Provided text:
────
Monday, August 09, 2010

Britain Begins to Feel Austerity Cuts

LONDON — Last month, the British government abolished the U.K. Film Council, the Health Protection Agency and dozens of other groups that regulate, advise and distribute money in the arts, health care, industry and other areas.

It seemed shockingly abrupt, a mass execution without appeal. But it was just a tiny taste of what was to come.

Like a shipwrecked sailor on a starvation diet, the new British coalition government is preparing to shrink down to its bare bones as it cuts expenditures by $130 billion over the next five years and drastically scales back its responsibilities. The result, said the Institute for Fiscal Studies, a research group, will be “the longest, deepest sustained period of cuts to public services spending” since World War II.

Until recently, the cuts were just election talking points, early warnings of a new age of austerity. But now the pain has begun. And as the government begins its abrupt retrenchment, the implications, complications and confusions in the process are beginning to emerge.

“It feels like they’re just sticking a finger in the air and guessing,” John Mutton, leader of the City Council in Coventry, said of the government’s methods for deciding which programs to cancel and which to cut.

In June, the government announced its first round of cuts, removing about $10 billion from the current year’s budget.
────
Data shown:
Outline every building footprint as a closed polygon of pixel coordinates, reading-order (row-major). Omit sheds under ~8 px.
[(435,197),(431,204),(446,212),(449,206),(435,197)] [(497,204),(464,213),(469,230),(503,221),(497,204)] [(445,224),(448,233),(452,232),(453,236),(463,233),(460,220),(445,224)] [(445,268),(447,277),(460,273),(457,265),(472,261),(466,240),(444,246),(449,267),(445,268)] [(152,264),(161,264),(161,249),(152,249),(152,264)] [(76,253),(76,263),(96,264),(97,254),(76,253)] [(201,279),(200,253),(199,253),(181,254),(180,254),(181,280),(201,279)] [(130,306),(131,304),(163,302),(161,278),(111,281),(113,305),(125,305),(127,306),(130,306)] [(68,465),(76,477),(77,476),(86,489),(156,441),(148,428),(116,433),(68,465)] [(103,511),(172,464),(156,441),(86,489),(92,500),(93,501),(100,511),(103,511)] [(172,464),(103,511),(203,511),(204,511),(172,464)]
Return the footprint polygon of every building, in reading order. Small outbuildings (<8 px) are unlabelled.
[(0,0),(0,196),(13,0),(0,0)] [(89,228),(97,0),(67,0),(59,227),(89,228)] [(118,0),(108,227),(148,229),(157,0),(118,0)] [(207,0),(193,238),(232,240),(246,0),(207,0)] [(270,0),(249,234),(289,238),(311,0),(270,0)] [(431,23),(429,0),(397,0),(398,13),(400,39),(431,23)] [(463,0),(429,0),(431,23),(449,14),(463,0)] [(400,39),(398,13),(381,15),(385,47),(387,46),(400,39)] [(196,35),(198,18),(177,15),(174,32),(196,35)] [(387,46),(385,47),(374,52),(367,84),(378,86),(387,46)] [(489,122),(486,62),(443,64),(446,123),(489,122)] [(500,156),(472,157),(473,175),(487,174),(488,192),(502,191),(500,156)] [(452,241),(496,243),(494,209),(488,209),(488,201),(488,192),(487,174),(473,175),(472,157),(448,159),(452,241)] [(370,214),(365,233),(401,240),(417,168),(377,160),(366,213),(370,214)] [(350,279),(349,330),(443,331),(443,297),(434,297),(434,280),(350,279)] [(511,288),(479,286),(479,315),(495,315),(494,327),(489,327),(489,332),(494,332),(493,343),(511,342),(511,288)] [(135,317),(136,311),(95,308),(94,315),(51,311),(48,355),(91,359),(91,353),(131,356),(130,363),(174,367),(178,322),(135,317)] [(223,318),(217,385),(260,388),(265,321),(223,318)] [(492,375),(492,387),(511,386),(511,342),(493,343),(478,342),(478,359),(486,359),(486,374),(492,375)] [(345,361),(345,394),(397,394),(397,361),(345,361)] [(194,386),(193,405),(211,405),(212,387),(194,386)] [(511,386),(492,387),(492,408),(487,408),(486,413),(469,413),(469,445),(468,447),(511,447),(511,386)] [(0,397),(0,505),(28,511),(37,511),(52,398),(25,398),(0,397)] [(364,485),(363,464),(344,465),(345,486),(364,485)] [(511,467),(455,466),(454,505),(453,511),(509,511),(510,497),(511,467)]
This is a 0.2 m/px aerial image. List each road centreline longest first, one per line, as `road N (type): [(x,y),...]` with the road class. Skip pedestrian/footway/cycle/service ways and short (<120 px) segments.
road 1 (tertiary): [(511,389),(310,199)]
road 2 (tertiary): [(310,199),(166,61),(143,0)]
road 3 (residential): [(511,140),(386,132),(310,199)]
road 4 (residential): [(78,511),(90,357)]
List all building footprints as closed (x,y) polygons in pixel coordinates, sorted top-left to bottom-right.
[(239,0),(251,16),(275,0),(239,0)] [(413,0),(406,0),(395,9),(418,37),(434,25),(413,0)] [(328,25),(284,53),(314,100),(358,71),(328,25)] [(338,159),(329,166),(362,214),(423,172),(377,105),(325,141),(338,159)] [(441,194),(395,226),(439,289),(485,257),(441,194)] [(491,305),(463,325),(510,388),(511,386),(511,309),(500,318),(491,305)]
────
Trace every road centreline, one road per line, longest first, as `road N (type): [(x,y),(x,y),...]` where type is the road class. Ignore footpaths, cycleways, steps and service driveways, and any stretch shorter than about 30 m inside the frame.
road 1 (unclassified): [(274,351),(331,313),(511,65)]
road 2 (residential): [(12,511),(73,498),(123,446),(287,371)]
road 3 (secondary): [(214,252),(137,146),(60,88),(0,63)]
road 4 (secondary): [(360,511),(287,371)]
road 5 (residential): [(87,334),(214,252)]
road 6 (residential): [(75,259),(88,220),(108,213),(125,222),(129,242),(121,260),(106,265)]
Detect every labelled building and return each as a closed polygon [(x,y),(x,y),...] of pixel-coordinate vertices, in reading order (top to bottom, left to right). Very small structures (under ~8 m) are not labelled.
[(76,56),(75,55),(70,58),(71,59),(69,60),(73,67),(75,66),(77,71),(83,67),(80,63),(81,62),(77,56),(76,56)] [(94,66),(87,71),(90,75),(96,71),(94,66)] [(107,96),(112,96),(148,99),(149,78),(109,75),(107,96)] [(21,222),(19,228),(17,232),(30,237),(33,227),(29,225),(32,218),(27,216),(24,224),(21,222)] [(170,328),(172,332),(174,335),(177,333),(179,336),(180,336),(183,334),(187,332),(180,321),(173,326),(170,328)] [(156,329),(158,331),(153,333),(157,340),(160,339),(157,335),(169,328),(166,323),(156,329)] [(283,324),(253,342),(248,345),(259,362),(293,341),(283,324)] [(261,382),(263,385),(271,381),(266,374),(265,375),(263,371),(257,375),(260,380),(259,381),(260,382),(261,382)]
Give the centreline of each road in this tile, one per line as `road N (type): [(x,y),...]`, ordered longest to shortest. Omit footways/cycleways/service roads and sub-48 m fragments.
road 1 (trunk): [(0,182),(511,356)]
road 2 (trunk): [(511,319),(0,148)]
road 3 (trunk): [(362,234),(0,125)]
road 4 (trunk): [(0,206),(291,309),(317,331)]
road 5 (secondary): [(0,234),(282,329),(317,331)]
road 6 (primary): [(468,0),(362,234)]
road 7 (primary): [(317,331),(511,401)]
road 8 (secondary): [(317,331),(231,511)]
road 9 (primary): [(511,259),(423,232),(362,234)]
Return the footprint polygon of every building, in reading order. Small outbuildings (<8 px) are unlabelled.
────
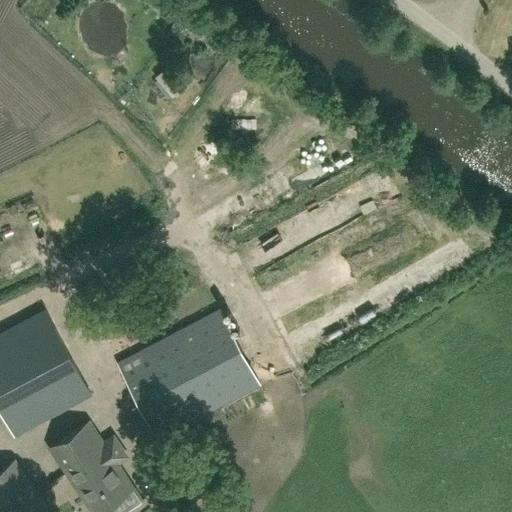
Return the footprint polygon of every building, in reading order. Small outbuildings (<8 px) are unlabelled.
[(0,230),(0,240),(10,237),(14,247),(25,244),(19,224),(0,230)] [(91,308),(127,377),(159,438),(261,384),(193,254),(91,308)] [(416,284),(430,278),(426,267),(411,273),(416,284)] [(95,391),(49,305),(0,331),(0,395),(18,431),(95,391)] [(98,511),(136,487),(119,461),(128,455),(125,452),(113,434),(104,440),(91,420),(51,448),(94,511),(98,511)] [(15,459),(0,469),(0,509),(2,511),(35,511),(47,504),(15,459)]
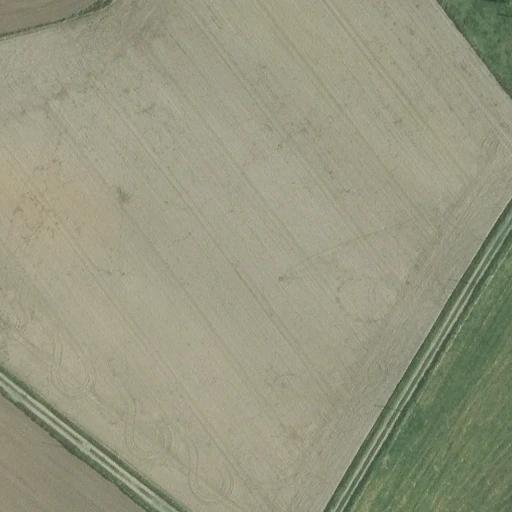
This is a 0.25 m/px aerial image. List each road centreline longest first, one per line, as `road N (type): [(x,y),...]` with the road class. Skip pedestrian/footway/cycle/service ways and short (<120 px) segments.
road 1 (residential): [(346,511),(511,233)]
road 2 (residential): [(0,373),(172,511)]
────
Required work:
Resume the article on Britain's austerity cuts, continuing from its last sentence.

Written answer:
While that is a drop in the bucket compared to the final goal, the reduction measures have already had severe consequences. Public sector workers across the country, except for the lowest paid, will have their salaries frozen for the next two years. Oxfordshire, facing a nearly $1 million trim in its road safety budget, has been forced to shut down all its 161 traffic speed cameras.

The cuts mean that Nottinghamshire plans to close three recycling facilities and some of its day care centers. And that the city of Coventry, which already cut spending in January, is trying to find $5.6 million more to cut from its current child services budget.

But none of this is much compared to what the country will face when the government issues its long-term budget plans in October. Mr. Mutton, the Coventry official, predicted that the next round of cuts would cost the city at least 10,000 jobs in the public and private sectors. Analysts have estimated that some 600,000 public-sector jobs could be lost nationwide.
Read the rest here.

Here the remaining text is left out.